Le caractère planétaire de ces problèmes conduit les riches (OCDE) à donner immédiatement aux pays non-OCDE l’exemple ou plutôt les exemples de l’efficacité énergétique, de la propreté énergétique et de la modération du PIB ; les riches s’associent pour organiser immédiatement une gouvernance énergétique mondiale dont le premier but est d’accélérer l’enrichissement des plus pauvres, ceci dans un contexte de bonne efficacité énergétique c‑à-d d’intensité énergétique décroissante. Cette gouvernance vise à faire converger le développement des pays non-OCDE vers une structure de richesses du même type que celle de l’OCDE. L’aide OCDE aux pays non-OCDE est, dans ce scénario SVa, technologique et éducative, une sorte de Plan Marshall planétaire de fourniture de matériel et de savoir-faire. Les principaux axes de cette aide sont efficacité énergétique et culture de sûreté (indispensable au développement mondial du nucléaire).
L’élément moteur du changement est le concept de développement durable : d’abord la chasse aux combustibles fossiles carbonés, le développement des énergies propres et abondantes mais aussi la chasse au gaspillage énergétique .
Le PIB / habitant de l’OCDE 2100 vs 2001 n’augmente pas et diminue même légèrement, ces pays riches abandonnant la course à l’accroissement du PIB. Le PIB / hab non-OCDE (Asie, ex URSS et Europe Est / centrale) rejoint celui de l’OCDE en 2100 mais demeure en retard en Amérique latine et très en retard en Afrique. Aujourd’hui (début xxie siècle) le niveau de PIB dans l’OCDE interdit tout développement durable.
La dématérialisation du PIB des pays OCDE participe à la modération de leurs consommations d’énergies. Cette dématérialisation du PIB dans les pays non-OCDE n’interviendra que dans la deuxième moitié du xxie siècle, après qu’ils aient enfin acquis « la richesse matérielle ».
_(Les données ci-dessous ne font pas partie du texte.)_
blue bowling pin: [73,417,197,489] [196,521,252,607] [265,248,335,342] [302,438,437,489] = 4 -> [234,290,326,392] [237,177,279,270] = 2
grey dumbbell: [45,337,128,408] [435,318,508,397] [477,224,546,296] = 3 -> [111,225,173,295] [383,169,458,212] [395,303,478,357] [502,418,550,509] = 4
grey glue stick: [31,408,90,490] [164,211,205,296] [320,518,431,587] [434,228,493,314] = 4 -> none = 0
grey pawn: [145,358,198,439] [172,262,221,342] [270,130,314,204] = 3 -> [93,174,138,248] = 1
La chasse aux fossiles carbonées (causes G.E.S et / ou épuisement pétrole et gaz) entraînera un développement considérable de l’électricité (nucléaire et produite par les énergies nouvelles renouvelables (ENR)) que seuls le solaire thermique (surtout dans les latitudes moyennes) et la géothermie modéreront de façon significative.
L’intensité énergétique OCDE est supposée, à l’horizon 2100, diminuer de moitié vs 1990⁄2000. Cette hypothèse correspond grossièrement aux résultats de l’étude d’efficacité énergétique présentée dans l’étude Energie 2010–2020 du Commissariat Général au Plan français. À l’image des efforts réalisés par la Chine, qui a divisé par 2 son intensité énergétique entre 1990 et 2000 (Ref AIE), les pays non OCDE sont supposés, dans ce scénario SVa, orienter précocement leur développement dans un contexte de bonne efficacité énergétique, ceci avec l’aide matérielle et éducative de l’OCDE.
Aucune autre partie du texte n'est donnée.